---------- Records provided ----------

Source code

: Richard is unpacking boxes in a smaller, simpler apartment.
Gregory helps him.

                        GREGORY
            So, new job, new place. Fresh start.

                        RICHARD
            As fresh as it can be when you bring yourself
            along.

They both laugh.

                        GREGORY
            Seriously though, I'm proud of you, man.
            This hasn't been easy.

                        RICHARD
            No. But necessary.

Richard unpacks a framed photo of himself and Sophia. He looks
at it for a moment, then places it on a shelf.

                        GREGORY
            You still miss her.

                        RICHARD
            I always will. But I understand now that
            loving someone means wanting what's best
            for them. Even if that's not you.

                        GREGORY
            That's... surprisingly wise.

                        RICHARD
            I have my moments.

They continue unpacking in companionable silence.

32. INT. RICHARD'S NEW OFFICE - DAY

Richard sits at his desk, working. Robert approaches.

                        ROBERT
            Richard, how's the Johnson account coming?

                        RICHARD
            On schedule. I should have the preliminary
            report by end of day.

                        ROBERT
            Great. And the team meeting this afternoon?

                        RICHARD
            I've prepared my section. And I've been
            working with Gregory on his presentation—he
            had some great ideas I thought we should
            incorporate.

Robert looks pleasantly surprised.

----------
---------- Records provided ----------

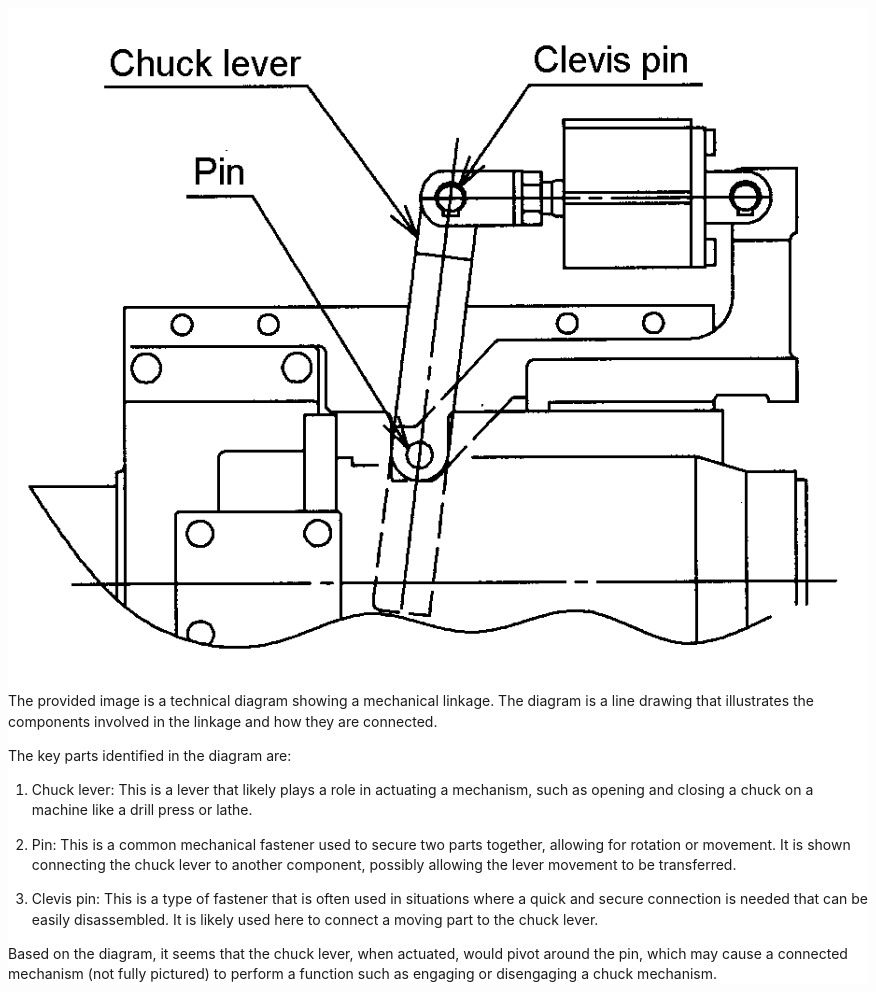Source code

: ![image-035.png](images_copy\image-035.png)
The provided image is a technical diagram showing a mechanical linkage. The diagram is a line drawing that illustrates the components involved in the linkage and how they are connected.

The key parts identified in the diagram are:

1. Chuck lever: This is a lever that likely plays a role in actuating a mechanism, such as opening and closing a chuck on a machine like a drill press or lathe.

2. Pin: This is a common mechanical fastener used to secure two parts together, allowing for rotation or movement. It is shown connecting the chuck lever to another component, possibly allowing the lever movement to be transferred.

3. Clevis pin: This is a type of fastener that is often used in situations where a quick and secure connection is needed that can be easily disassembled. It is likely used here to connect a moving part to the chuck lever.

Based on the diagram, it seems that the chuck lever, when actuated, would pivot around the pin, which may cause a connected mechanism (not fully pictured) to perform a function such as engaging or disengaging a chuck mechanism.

----------
---------- Records provided ----------

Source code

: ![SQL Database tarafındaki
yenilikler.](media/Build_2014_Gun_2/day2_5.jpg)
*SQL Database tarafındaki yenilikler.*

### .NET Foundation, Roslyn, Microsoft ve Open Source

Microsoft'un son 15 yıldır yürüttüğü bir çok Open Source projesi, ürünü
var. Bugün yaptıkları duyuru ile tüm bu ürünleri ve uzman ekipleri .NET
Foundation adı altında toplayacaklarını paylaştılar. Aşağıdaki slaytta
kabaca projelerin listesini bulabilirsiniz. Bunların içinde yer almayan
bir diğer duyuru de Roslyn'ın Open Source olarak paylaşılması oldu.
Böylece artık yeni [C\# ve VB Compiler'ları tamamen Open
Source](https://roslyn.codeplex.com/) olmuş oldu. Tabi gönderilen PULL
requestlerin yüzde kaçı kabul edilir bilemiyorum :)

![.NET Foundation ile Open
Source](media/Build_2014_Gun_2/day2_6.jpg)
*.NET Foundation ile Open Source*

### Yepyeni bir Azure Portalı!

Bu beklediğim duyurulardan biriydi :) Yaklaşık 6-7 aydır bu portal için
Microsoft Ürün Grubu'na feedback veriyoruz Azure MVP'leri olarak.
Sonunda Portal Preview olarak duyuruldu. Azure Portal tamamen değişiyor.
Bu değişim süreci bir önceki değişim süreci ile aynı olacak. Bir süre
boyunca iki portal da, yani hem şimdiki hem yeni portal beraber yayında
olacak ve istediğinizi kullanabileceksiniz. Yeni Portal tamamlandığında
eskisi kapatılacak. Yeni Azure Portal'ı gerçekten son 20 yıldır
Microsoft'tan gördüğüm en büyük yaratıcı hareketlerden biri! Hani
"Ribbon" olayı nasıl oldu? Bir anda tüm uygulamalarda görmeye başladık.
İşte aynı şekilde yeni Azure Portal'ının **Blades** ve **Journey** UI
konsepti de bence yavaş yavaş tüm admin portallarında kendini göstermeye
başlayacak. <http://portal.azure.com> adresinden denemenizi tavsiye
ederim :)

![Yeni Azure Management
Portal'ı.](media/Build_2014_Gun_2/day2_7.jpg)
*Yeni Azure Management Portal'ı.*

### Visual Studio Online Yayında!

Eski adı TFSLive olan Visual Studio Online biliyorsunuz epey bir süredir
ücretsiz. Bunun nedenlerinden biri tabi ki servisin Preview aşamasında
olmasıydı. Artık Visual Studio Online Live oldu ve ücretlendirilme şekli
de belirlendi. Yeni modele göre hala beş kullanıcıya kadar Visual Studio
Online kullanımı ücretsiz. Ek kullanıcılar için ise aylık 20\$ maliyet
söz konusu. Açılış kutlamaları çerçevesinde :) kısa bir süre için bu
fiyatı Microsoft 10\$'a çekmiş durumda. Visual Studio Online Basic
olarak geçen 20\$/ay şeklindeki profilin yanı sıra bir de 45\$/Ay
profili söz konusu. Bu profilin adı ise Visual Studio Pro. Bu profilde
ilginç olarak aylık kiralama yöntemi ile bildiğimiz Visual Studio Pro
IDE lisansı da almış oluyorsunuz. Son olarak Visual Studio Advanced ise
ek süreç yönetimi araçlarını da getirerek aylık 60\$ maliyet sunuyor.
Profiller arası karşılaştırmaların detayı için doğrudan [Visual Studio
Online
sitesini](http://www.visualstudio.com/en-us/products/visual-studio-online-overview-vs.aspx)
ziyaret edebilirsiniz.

----------

Copy out every line above that contains the string "ücretsiz".

### Response to the exercise
ücretsiz. Bunun nedenlerinden biri tabi ki servisin Preview aşamasında
Online kullanımı ücretsiz. Ek kullanıcılar için ise aylık 20\$ maliyet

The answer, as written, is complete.